### Collected data:
################

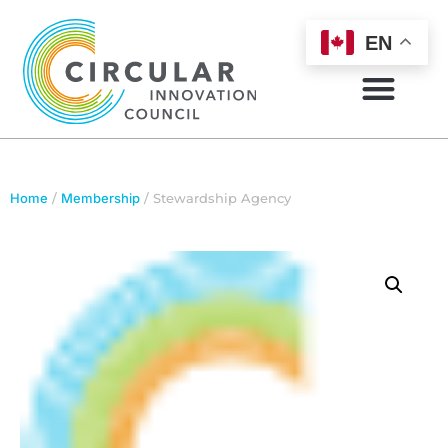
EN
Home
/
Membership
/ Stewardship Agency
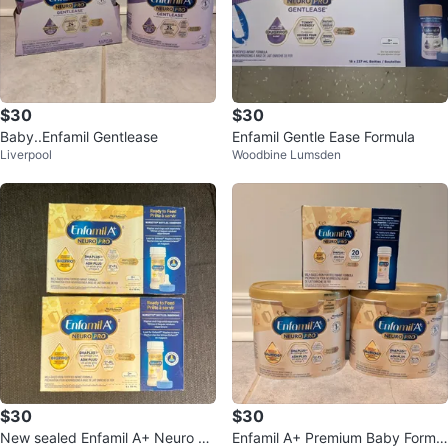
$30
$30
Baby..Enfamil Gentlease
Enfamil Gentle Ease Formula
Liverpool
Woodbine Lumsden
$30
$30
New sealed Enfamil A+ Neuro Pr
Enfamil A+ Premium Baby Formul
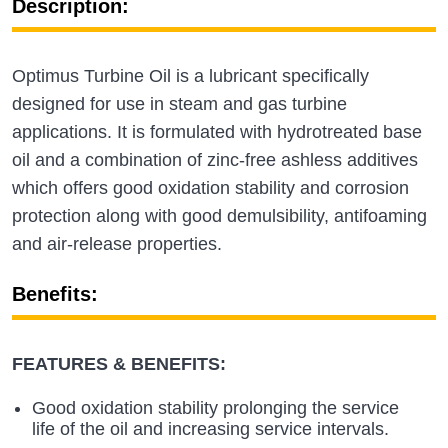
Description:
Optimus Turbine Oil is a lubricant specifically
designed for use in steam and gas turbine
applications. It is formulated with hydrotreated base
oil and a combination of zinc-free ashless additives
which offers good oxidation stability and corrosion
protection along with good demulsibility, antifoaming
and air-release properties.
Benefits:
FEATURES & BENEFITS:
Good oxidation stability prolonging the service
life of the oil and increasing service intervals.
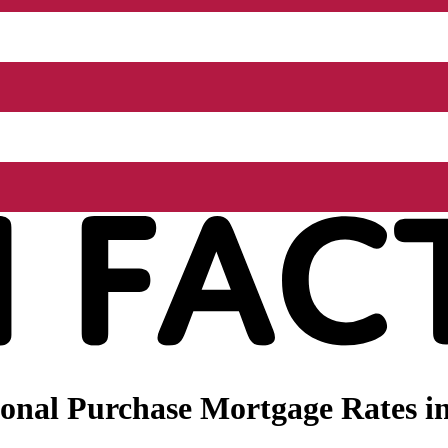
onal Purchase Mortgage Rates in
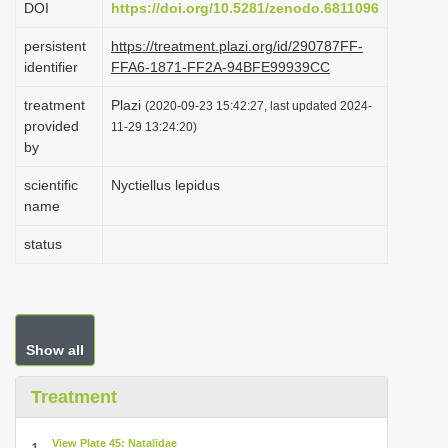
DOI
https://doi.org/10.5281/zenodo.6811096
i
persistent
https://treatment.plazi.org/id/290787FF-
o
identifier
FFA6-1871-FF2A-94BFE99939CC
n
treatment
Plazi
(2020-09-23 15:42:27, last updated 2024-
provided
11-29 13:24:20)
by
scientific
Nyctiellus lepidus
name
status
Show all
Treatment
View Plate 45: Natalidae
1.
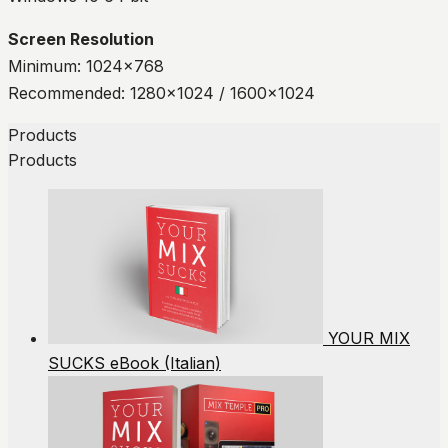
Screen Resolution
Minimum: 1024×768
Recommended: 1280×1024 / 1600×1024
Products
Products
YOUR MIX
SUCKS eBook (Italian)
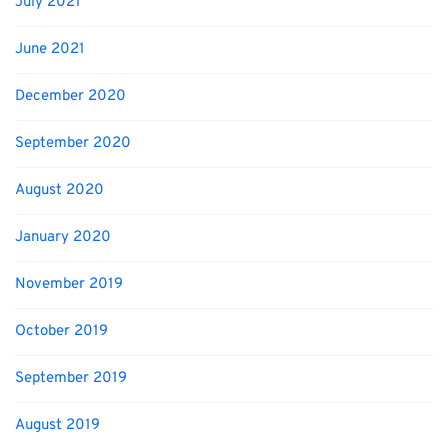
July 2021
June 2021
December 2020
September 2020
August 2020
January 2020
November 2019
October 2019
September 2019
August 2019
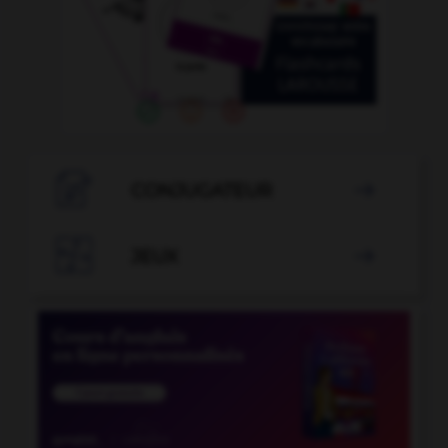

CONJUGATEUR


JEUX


################

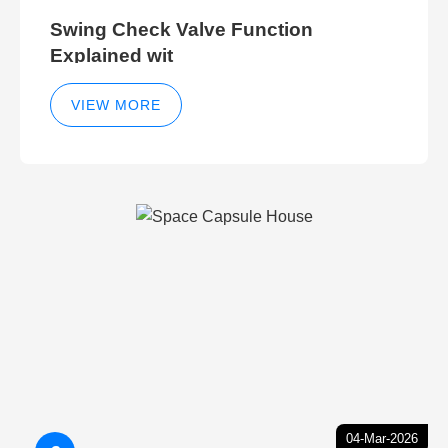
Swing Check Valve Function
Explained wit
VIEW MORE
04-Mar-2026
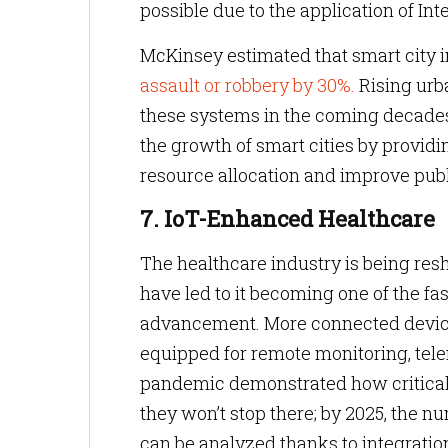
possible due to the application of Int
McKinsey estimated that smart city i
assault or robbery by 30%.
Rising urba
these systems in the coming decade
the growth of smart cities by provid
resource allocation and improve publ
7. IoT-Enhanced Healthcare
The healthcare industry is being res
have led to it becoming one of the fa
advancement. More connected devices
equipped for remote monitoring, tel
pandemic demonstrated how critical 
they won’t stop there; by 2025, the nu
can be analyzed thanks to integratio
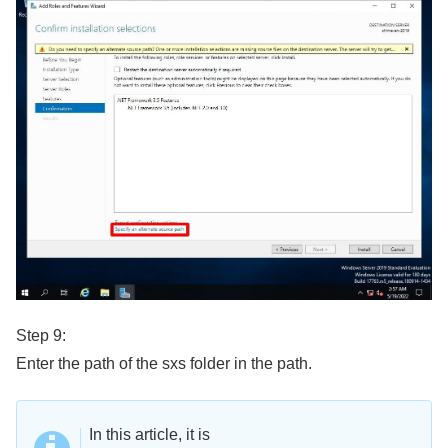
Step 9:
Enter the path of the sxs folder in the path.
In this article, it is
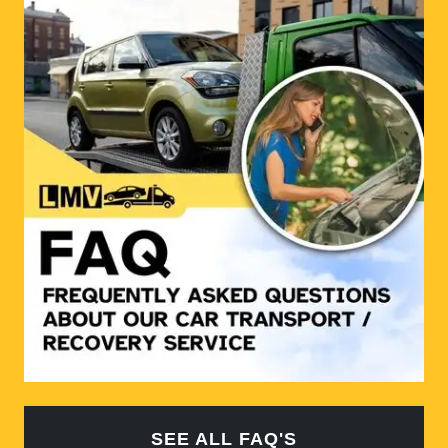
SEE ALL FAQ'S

################

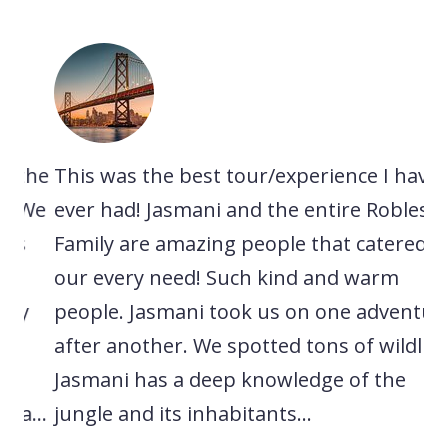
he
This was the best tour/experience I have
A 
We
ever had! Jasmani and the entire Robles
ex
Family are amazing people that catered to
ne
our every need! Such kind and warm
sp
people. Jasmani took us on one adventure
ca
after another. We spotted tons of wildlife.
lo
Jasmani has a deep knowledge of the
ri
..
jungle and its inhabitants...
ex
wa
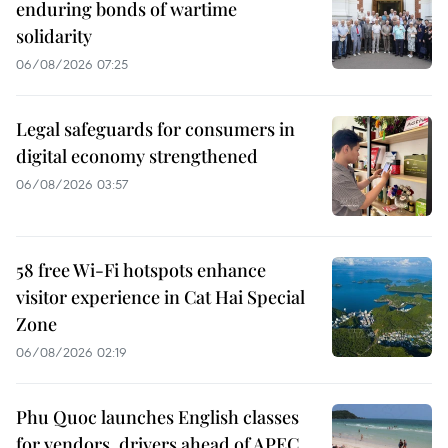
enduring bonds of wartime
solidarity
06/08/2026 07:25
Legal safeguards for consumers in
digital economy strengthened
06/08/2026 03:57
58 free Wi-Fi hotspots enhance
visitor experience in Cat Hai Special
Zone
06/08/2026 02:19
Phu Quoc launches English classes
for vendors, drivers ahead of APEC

################

### ASSIGNMENT:
Copy only these lines from the records above, exactly: the one with "the growth of smart cities by provid", the one with "SEE ALL FAQ'S", and those between. Skip the pictures.

### EXERCISE RESULT:
the growth of smart cities by provid
resource allocation and improve publ
7. IoT-Enhanced Healthcare
The healthcare industry is being res
have led to it becoming one of the fa
advancement. More connected devices
equipped for remote monitoring, tel
pandemic demonstrated how critical 
they won’t stop there; by 2025, the nu
can be analyzed thanks to integratio
Step 9:
Enter the path of the sxs folder in the path.
In this article, it is
SEE ALL FAQ'S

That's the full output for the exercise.